Re: repeated decoding of prepared transactions - Mailing list pgsql-hackers

From Markus Wanner
Subject Re: repeated decoding of prepared transactions
Date
Msg-id 415799ff-89bb-a78e-2f79-7f29834d0460@enterprisedb.com
Whole thread Raw
In response to Re: repeated decoding of prepared transactions  (Ajin Cherian <itsajin@gmail.com>)
List pgsql-hackers
Ajin, Amit,

thank you both a lot for thinking this through and even providing a patch.

The changes in expectation for twophase.out matches exactly with what I 
prepared.  And the switch with pg_logical_slot_get_changes indeed is 
something I had not yet considered, either.

On 19.02.21 03:50, Ajin Cherian wrote:
> For this, I am planning to change the semantics such that
> two-phase-commit can only be specified while creating the slot using
> pg_create_logical_replication_slot()
> and not in pg_logical_slot_get_changes, thus preventing
> two-phase-commit flag from being toggled between restarts of the
> decoder. Let me know if anybody objects to this
> change, else I will update that in the next patch.

This sounds like a good plan to me, yes.


However, more generally speaking, I suspect you are overthinking this. 
All of the complexity arises because of the assumption that an output 
plugin receiving and confirming a PREPARE may not be able to persist 
that first phase of transaction application.  Instead, you are trying to 
somehow resurrect the transactional changes and the prepare at COMMIT 
PREPARED time and decode it in a deferred way.

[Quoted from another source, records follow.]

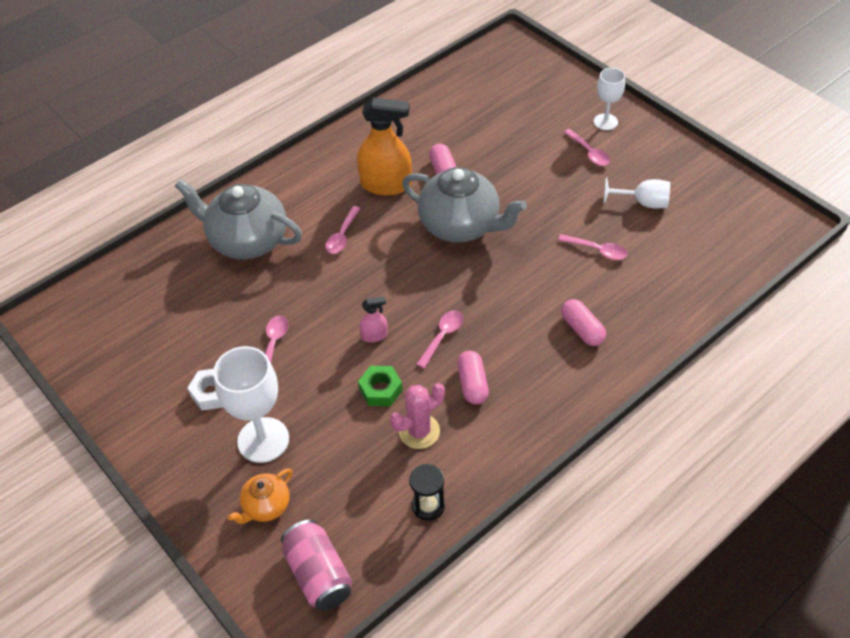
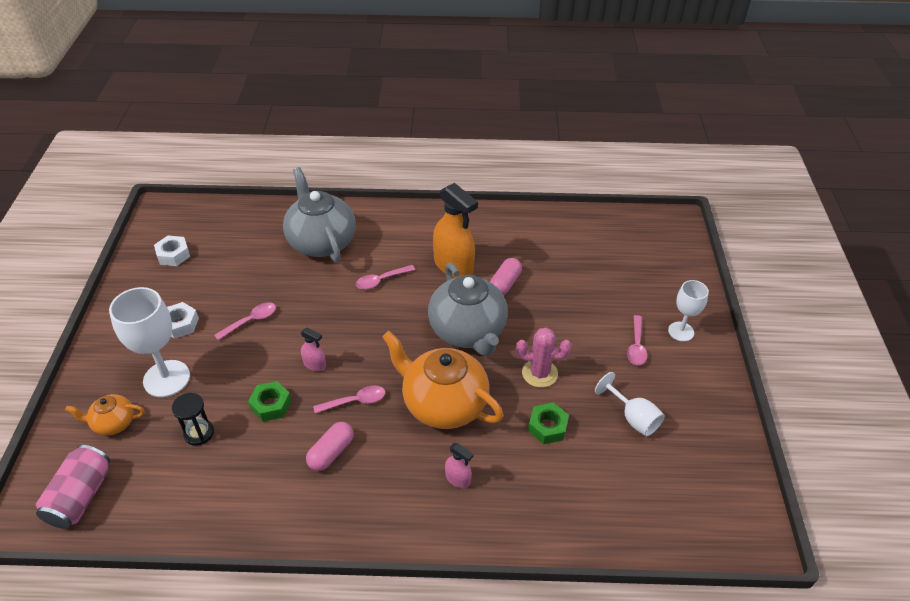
camera: 40 degrees right, 5 degrees down
pink cactus [390,383,445,449] -> pink cactus moved to [516,328,572,388]
black hourglass [409,464,445,521] -> black hourglass moved to [172,393,214,446]
pink spoon [558,234,628,260] -> green nut [528,403,569,444]
pink capsule [561,299,606,346] -> pink spray bottle [445,443,474,488]
none -> white nut [154,236,190,266]
none -> orange teapot [382,331,503,429]

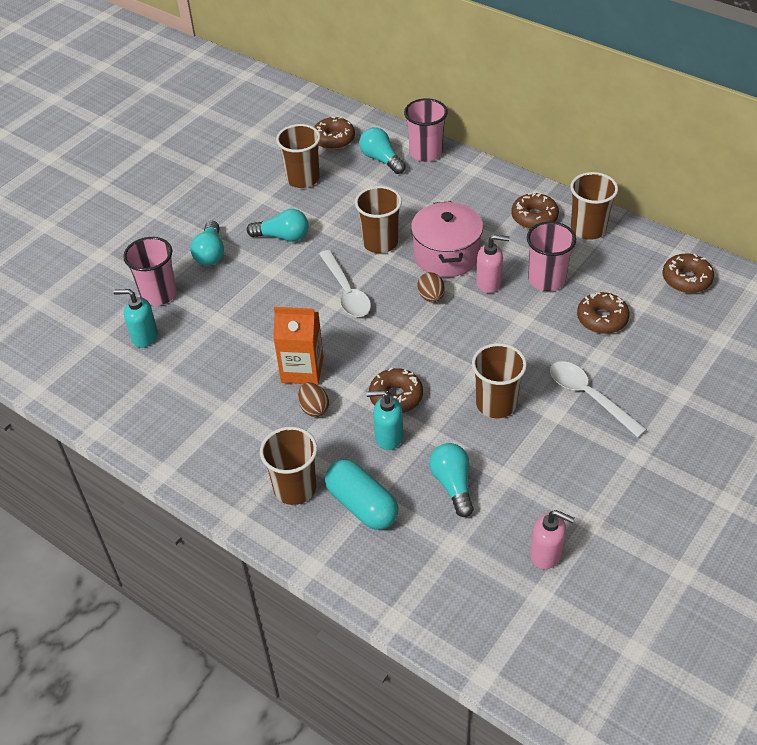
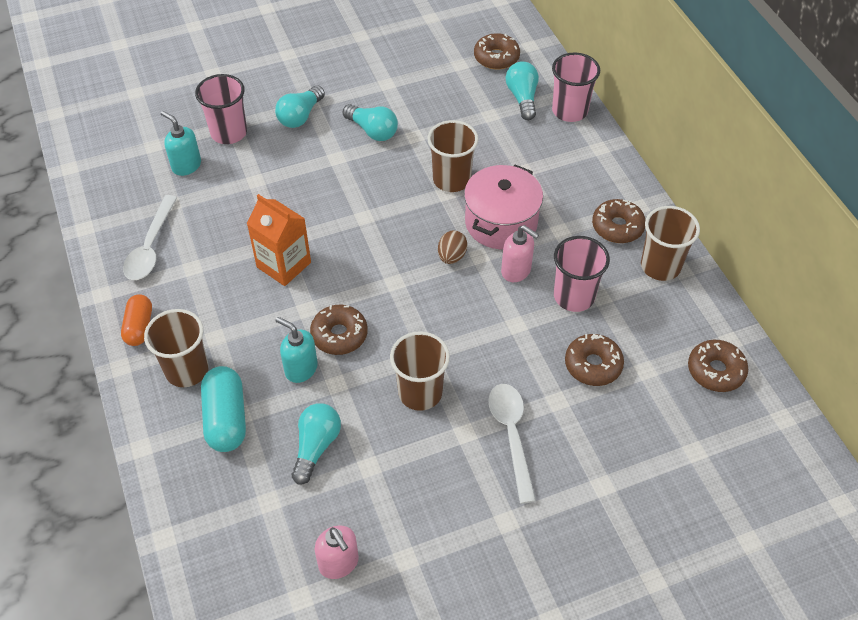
camera: 30 degrees right, 5 degrees up
brown cup [276,124,320,188] -> none
brown egg [298,382,329,417] -> none
white spoon [319,250,371,317] -> white spoon moved to [123,195,177,280]
none -> orange capsule [121,294,152,346]

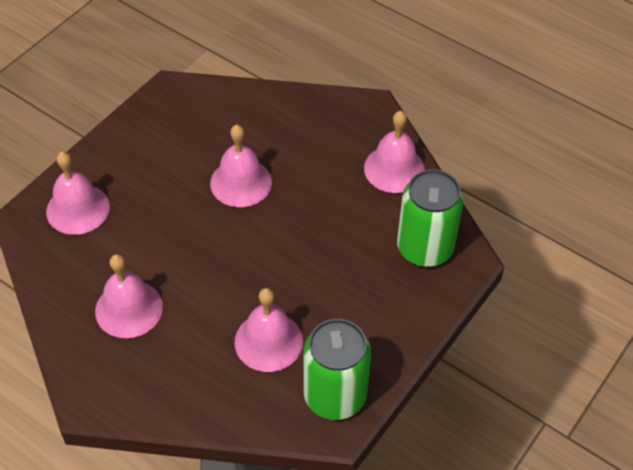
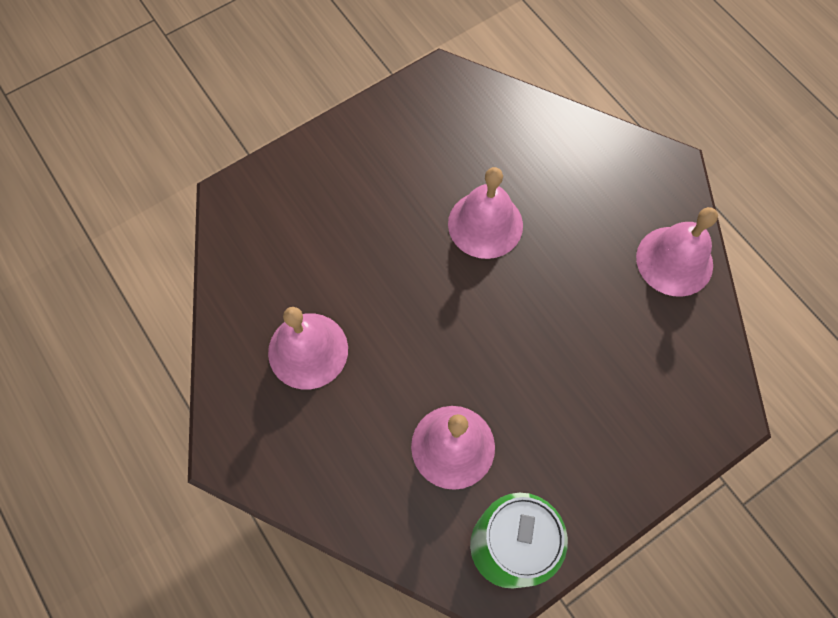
camera: 20 degrees right, 15 degrees up
pink bell [46,152,110,235] -> none
green can [397,169,464,267] -> none

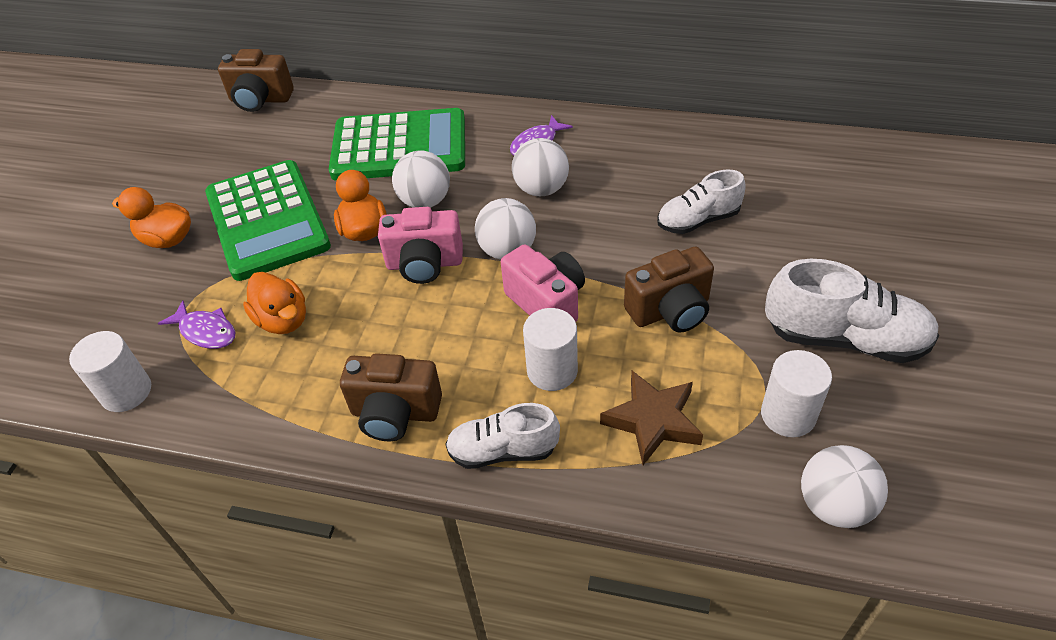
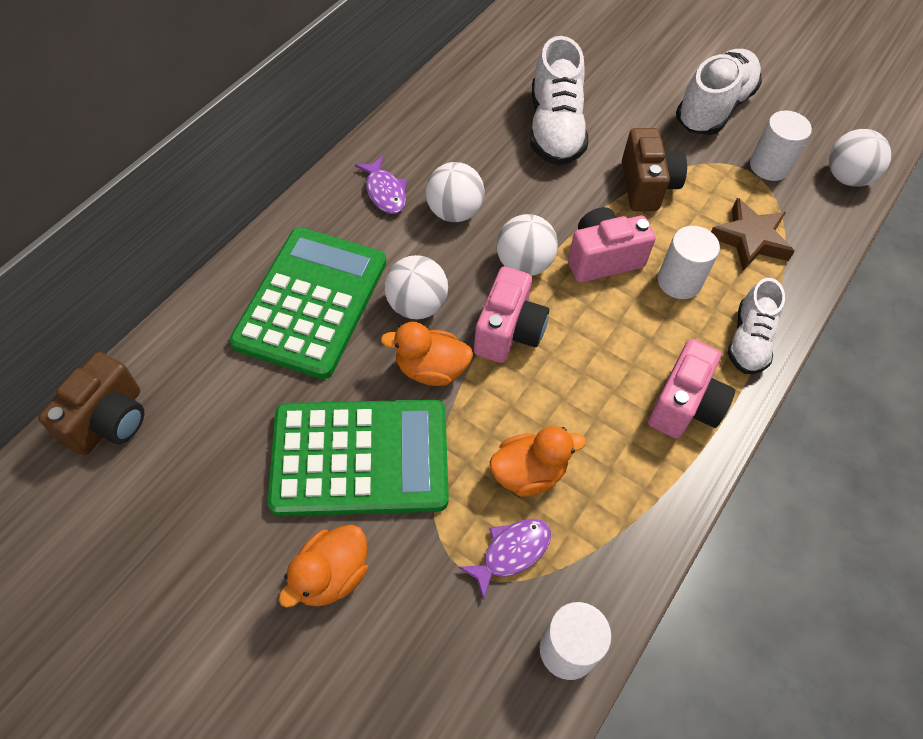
camera: 75 degrees left, 10 degrees up
brown camera [340,353,442,441] -> pink camera [648,339,735,438]
white shoe [657,170,746,234] -> white shoe [530,36,588,166], size x1.56

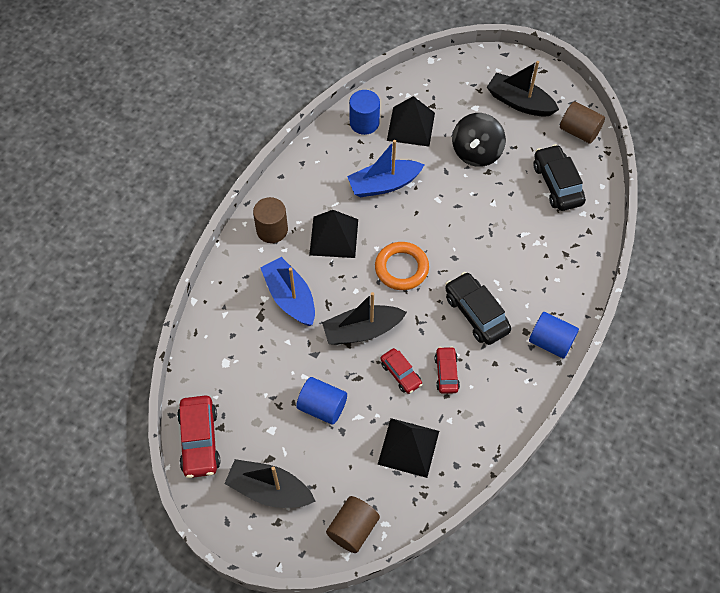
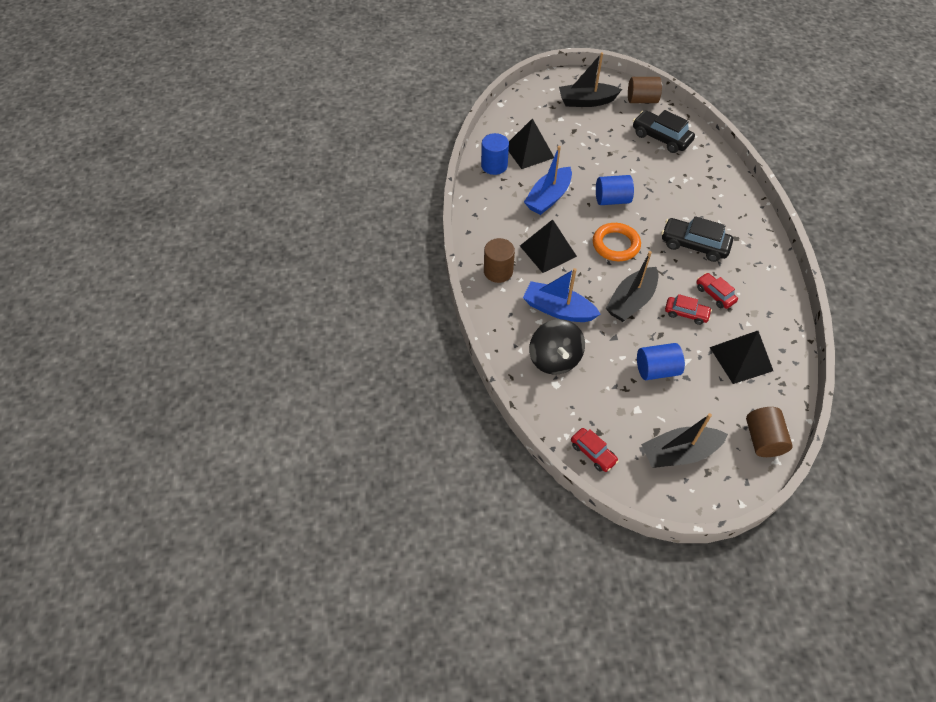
camera: 35 degrees left, 5 degrees down
red car [177,395,220,478] -> red car [571,428,619,472], size x0.61
black spinning top [452,113,506,167] -> black spinning top moved to [529,319,585,375]
blue cylinder [529,312,579,359] -> blue cylinder moved to [596,175,634,205]

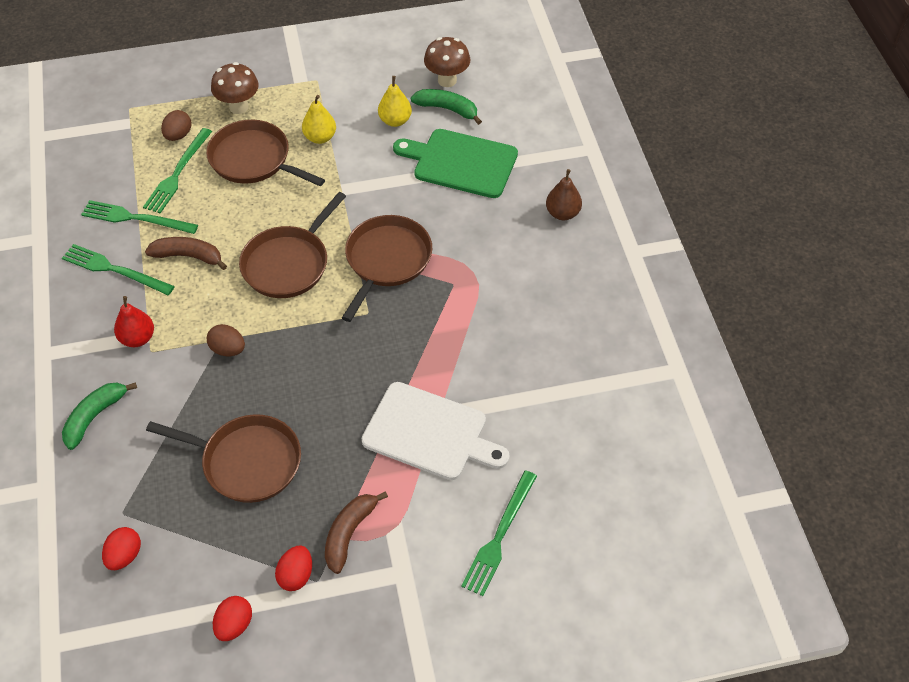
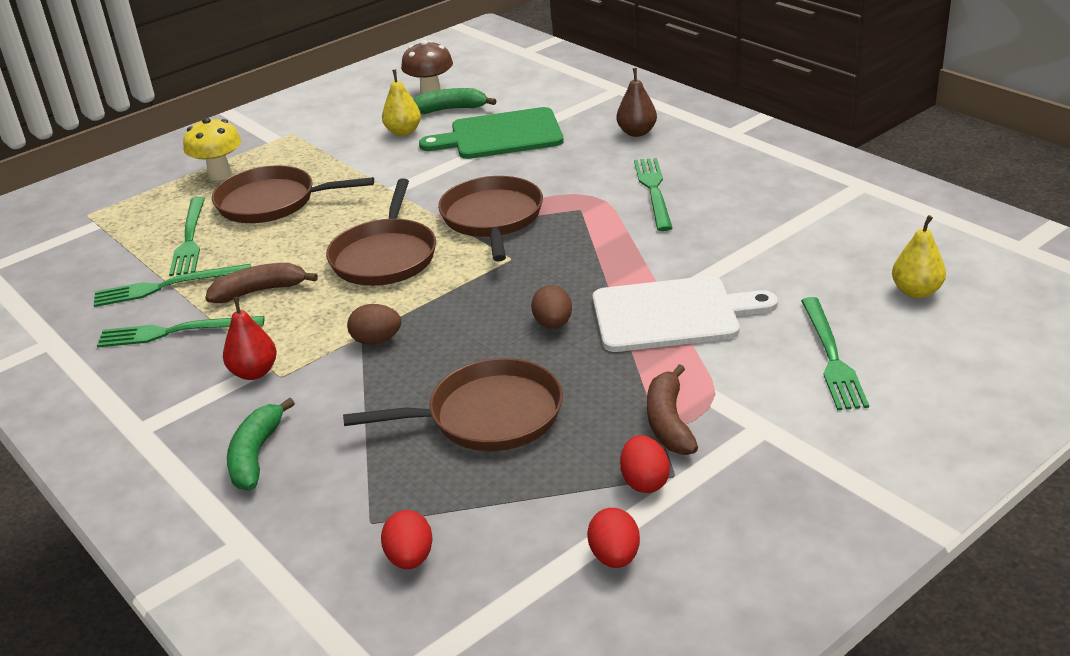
camera: 25 degrees left, 20 degrees down
brown egg [161,110,191,141] -> brown egg moved to [531,285,572,329]
brown mushroom [211,62,259,114] -> yellow mushroom [183,118,241,181]
yellow pear [302,95,336,144] -> yellow pear moved to [892,215,946,298]
none -> green fork [634,158,672,231]

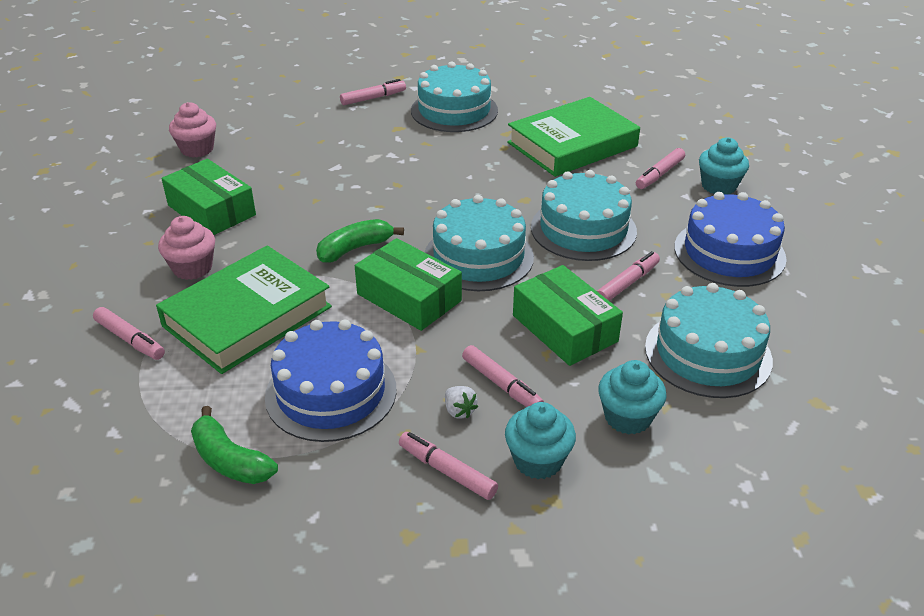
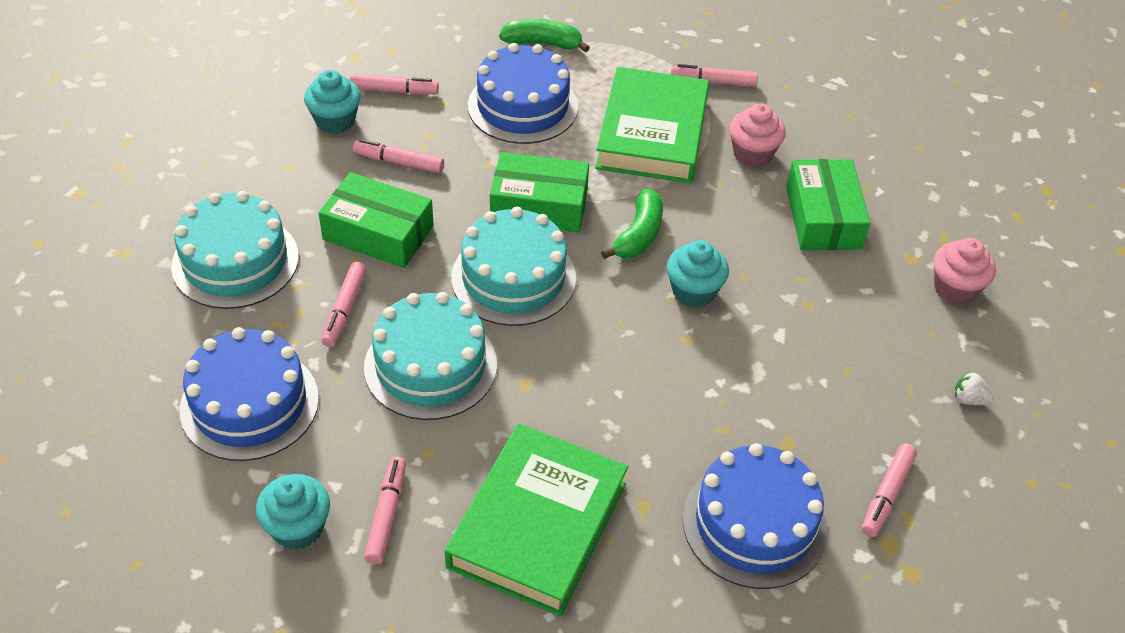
camera: 145 degrees right, 10 degrees up
green box [161,159,256,235] -> green box turned 75 degrees clockwise [786,159,870,250]
turquoise cake [411,62,498,132] -> blue cake [682,443,827,589]
white strawberry [445,386,478,419] -> white strawberry moved to [954,372,994,405]
turquoise cupcake [598,360,667,435] -> turquoise cupcake moved to [667,240,729,308]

Instead, I'm arguing that a PREPARE is an atomic operation just like a 
transaction's COMMIT.  The decoder should always feed these in the order 
of appearance in the WAL.  For example, if you have PREAPRE A, COMMIT B, 
COMMIT PREPARED A in the WAL, the decoder should always output these 
events in exactly that order.  And not ever COMMIT B, PREPARE A, COMMIT 
PREPARED A (which is currently violated in the expectation for 
twophase_snapshot, because the COMMIT for `s1insert` there appears after 
the PREPARE of `s2p` in the WAL, but gets decoded before it).

The patch I'm attaching corrects this expectation in twophase_snapshot, 
adds an explanatory diagram, and eliminates any danger of sending 
PREPAREs at COMMIT PREPARED time.  Thereby preserving the ordering of 
PREPAREs vs COMMITs.

Given the output plugin supports two-phase commit, I argue there must be 
a good reason for it setting the start_decoding_at LSN to a point in 
time after a PREPARE.  To me that means the output plugin (or its 
downstream replica) has processed the PREPARE (and the downstream 
replica did whatever it needed to do on its side in order to make the 
transaction ready to be committed in a second phase).

(In the weird case of an output plugin that wants to enable two-phase 
commit but does not really support it downstream, it's still possible 
for it to hold back LSN confirmations for prepared-but-still-in-flight 
transactions.  However, I'm having a hard time justifying this use case.)

With that line of thinking, the point in time (or in WAL) of the COMMIT 
PREPARED does not matter at all to reason about the decoding of the 
PREPARE operation.  Instead, there are only exactly two cases to consider:

a) the PREPARE happened before the start_decoding_at LSN and must not be 
decoded. (But the effects of the PREPARE must then be included in the 
initial synchronization. If that's not supported, the output plugin 
should not enable two-phase commit.)

b) the PREPARE happens after the start_decoding_at LSN and must be 
decoded.  (It obviously is not included in the initial synchronization 
or decoded by a previous instance of the decoder process.)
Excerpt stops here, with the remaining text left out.